We asked our office what was their favorite cookie to bake during the holidays, both to enjoy themselves and to share with friends and family. We thought we’d share these recipes on the blog with all of you!
These classic, holiday cookies have a nutty flavor that works beautifully with powdered sugar. With tea or a cup of coffee, they make a great snack, and they’re beautiful to boot!
- 2 cups all purpose flour, divided
- 1 cup pecans, toasted
- ½ teaspoon salt
- 1 cup unsalted butter, room temperature
- ¾ cup powdered sugar
- 2 teaspoons vanilla extract
- ¼ cup powdered sugar for topping
- Preheat oven to 325°F.
- Combine 1 cup all purpose flour, toasted pecans and salt in a food processor. Using on/off turns, blend until the pecans are finely chopped.
- Using electric mixer, beat butter, ¾ cup powdered sugar and vanilla extract in large bowl until well blended. Add pecan mixture and remaining 1 cup flour and mix thoroughly.
- Divide dough in half. Wrap each half in plastic and refrigerate for 8 hours or overnight.

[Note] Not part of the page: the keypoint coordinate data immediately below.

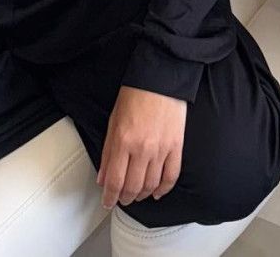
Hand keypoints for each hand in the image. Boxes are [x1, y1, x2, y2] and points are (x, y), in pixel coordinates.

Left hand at [97, 86, 186, 208]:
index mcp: (123, 140)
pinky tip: (156, 192)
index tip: (108, 201)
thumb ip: (108, 151)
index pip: (115, 180)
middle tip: (121, 199)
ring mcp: (161, 149)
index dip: (110, 196)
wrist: (161, 77)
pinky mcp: (176, 146)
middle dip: (125, 198)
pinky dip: (163, 189)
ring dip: (142, 195)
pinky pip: (171, 176)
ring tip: (136, 195)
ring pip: (151, 185)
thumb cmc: (136, 94)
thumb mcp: (114, 121)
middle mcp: (142, 148)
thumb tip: (103, 177)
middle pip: (132, 187)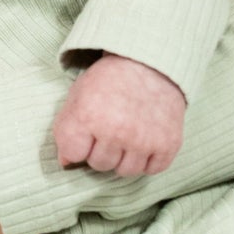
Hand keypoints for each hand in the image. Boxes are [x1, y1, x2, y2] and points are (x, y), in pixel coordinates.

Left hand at [53, 54, 184, 176]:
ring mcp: (144, 140)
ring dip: (124, 157)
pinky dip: (148, 159)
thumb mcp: (79, 94)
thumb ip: (66, 129)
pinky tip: (146, 138)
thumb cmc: (110, 79)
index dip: (77, 144)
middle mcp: (116, 131)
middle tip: (110, 127)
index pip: (73, 154)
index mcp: (89, 115)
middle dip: (101, 149)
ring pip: (125, 171)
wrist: (151, 62)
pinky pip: (151, 170)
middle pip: (99, 165)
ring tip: (127, 132)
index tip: (86, 131)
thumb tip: (66, 163)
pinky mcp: (168, 144)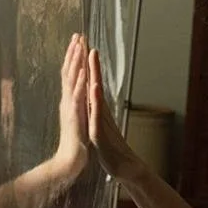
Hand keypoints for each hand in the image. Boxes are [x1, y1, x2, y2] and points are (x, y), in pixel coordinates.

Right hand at [53, 34, 89, 180]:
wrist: (71, 161)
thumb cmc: (77, 142)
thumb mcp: (79, 118)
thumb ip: (79, 104)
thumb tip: (81, 92)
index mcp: (72, 100)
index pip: (72, 74)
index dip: (75, 57)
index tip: (79, 40)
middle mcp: (69, 101)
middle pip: (70, 72)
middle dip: (74, 53)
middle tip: (78, 35)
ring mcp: (71, 108)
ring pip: (73, 81)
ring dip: (76, 64)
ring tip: (79, 46)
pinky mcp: (75, 118)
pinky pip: (78, 98)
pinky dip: (80, 84)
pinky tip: (84, 73)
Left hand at [86, 48, 144, 180]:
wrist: (124, 167)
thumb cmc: (111, 147)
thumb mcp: (100, 124)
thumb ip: (97, 111)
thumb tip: (94, 98)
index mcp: (98, 108)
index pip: (92, 83)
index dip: (87, 66)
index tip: (82, 46)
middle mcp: (101, 110)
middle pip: (95, 82)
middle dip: (91, 62)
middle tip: (87, 41)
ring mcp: (102, 119)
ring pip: (97, 93)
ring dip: (94, 74)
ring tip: (92, 56)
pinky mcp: (101, 131)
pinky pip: (97, 113)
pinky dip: (95, 101)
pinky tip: (94, 89)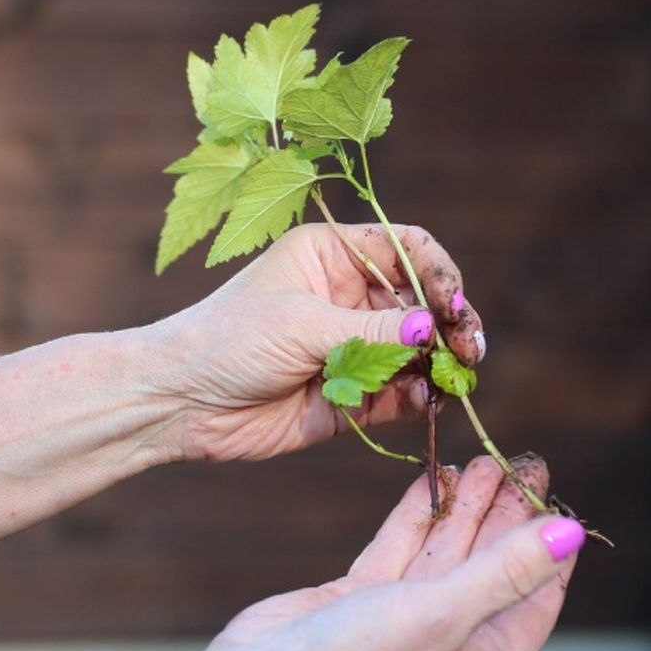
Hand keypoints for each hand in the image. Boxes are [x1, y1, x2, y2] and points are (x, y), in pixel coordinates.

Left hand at [152, 223, 485, 461]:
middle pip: (422, 302)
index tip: (453, 305)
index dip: (439, 273)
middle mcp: (347, 296)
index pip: (407, 248)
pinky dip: (418, 398)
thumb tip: (435, 329)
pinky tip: (424, 403)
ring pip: (417, 351)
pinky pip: (399, 392)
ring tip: (451, 382)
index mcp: (332, 254)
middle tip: (470, 352)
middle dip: (450, 325)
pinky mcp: (350, 394)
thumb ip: (372, 331)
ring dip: (439, 365)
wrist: (181, 402)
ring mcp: (351, 346)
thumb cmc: (229, 339)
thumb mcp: (302, 324)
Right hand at [157, 456, 580, 650]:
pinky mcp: (356, 601)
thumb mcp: (442, 616)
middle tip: (523, 462)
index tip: (559, 503)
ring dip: (462, 506)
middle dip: (506, 515)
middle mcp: (444, 643)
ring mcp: (398, 620)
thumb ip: (504, 572)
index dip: (549, 552)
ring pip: (442, 552)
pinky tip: (430, 481)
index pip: (532, 600)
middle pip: (489, 566)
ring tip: (482, 460)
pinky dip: (414, 515)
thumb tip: (569, 535)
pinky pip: (396, 550)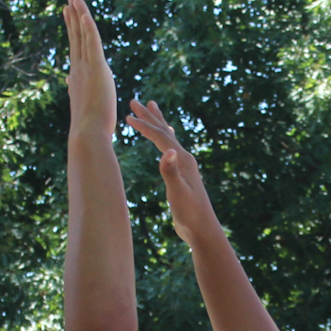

- Working with 1 tablespoon of dough at a time, with your hands, roll dough into a 3-inch long log shape with tapered ends. Turn the ends in slightly, forming crescents and place cookies on ungreased baking sheets, spacing 1 inch apart.
- Bake cookies until light brown around edges and firm to touch, about 18 minutes. Cool cookies 10 minutes on baking sheets. Roll cookies in additional ¼ cup of powdered sugar. Cool completely on wire racks.
- Cookies can be stored for up to 2 weeks in an air tight container.